> _Problem details_: Each line below that carries the string "function" must appear in the answer.

Saved data entries:
BEGIN

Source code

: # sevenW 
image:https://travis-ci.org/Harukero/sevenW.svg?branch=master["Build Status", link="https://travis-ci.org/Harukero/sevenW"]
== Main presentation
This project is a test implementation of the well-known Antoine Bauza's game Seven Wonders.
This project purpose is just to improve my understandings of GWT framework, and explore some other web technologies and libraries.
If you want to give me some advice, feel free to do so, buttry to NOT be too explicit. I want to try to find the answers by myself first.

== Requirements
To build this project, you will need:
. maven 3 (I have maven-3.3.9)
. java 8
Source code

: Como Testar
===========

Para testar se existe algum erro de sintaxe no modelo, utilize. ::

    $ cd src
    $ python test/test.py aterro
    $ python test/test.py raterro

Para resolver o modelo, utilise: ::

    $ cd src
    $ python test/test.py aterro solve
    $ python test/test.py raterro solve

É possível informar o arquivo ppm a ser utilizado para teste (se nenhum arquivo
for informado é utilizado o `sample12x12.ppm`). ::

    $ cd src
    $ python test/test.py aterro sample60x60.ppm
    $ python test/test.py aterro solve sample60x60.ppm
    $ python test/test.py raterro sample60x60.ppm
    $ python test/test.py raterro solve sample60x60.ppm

END
BEGIN

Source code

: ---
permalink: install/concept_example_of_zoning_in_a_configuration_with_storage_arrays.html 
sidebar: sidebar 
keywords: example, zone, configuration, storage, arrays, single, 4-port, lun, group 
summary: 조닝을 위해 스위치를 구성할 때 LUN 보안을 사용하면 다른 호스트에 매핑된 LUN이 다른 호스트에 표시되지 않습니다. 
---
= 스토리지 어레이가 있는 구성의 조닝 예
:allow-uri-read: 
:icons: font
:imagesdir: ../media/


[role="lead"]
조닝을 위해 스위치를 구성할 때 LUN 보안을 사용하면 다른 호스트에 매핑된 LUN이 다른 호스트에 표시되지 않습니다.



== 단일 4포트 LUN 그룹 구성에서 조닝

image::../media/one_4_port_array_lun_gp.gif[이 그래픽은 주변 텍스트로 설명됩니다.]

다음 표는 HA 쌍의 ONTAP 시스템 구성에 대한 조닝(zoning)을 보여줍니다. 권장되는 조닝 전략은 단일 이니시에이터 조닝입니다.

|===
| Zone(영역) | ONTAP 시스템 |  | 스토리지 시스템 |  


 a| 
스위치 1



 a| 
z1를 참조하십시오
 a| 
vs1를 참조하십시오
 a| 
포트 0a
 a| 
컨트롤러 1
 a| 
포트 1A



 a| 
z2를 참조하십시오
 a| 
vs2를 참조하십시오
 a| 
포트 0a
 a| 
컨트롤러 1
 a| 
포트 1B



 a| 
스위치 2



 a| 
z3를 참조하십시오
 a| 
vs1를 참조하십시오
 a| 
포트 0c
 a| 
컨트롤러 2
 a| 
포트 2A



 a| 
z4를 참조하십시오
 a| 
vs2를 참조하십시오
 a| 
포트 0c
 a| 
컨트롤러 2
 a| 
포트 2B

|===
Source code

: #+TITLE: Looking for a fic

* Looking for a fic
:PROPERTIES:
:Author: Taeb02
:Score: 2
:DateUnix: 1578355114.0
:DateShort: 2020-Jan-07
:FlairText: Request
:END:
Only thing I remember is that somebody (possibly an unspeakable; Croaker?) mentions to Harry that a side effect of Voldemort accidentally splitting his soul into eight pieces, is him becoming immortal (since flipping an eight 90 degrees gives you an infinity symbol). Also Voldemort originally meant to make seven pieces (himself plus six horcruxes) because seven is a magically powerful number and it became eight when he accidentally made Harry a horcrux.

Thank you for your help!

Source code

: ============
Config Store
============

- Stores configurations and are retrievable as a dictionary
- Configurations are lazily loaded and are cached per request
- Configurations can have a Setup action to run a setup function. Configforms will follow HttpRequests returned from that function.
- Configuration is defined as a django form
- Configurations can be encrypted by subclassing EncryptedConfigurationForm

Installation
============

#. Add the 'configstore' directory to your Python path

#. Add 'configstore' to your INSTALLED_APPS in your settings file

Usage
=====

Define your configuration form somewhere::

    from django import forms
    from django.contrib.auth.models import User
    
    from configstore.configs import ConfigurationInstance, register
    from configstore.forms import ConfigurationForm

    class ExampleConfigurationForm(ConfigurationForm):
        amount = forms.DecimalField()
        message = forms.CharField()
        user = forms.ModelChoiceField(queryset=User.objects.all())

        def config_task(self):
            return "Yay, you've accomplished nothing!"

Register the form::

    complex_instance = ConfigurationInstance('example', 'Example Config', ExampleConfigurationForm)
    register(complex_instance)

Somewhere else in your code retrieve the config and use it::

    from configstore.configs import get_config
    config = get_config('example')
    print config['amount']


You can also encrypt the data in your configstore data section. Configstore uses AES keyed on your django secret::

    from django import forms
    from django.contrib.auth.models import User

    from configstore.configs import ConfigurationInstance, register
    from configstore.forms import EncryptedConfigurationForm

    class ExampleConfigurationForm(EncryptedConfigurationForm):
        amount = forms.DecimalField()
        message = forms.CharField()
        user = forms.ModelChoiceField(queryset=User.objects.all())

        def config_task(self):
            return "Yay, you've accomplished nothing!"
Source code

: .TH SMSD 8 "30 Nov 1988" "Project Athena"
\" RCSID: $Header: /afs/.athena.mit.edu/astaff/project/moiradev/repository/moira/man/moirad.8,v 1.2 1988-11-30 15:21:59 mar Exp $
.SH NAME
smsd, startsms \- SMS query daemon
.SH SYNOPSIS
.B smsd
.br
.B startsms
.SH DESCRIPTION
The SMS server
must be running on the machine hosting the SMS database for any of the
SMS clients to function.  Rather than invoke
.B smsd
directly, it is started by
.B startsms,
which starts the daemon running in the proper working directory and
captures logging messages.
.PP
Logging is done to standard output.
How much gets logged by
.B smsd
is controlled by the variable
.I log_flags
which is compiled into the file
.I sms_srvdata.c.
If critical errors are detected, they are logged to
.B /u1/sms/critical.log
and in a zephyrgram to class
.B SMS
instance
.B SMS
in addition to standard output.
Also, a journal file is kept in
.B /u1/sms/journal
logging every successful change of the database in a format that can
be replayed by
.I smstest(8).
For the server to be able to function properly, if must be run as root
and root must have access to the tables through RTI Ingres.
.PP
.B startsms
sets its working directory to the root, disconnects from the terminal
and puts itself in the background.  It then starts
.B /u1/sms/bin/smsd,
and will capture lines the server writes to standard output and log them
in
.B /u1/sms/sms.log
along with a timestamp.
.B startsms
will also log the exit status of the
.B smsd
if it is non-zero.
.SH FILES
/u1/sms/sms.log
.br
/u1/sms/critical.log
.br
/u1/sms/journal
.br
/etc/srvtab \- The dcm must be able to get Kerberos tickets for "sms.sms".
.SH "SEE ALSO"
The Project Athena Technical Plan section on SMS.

END

> _Written response_:
- Configurations can have a Setup action to run a setup function. Configforms will follow HttpRequests returned from that function.
SMS clients to function.  Rather than invoke
For the server to be able to function properly, if must be run as root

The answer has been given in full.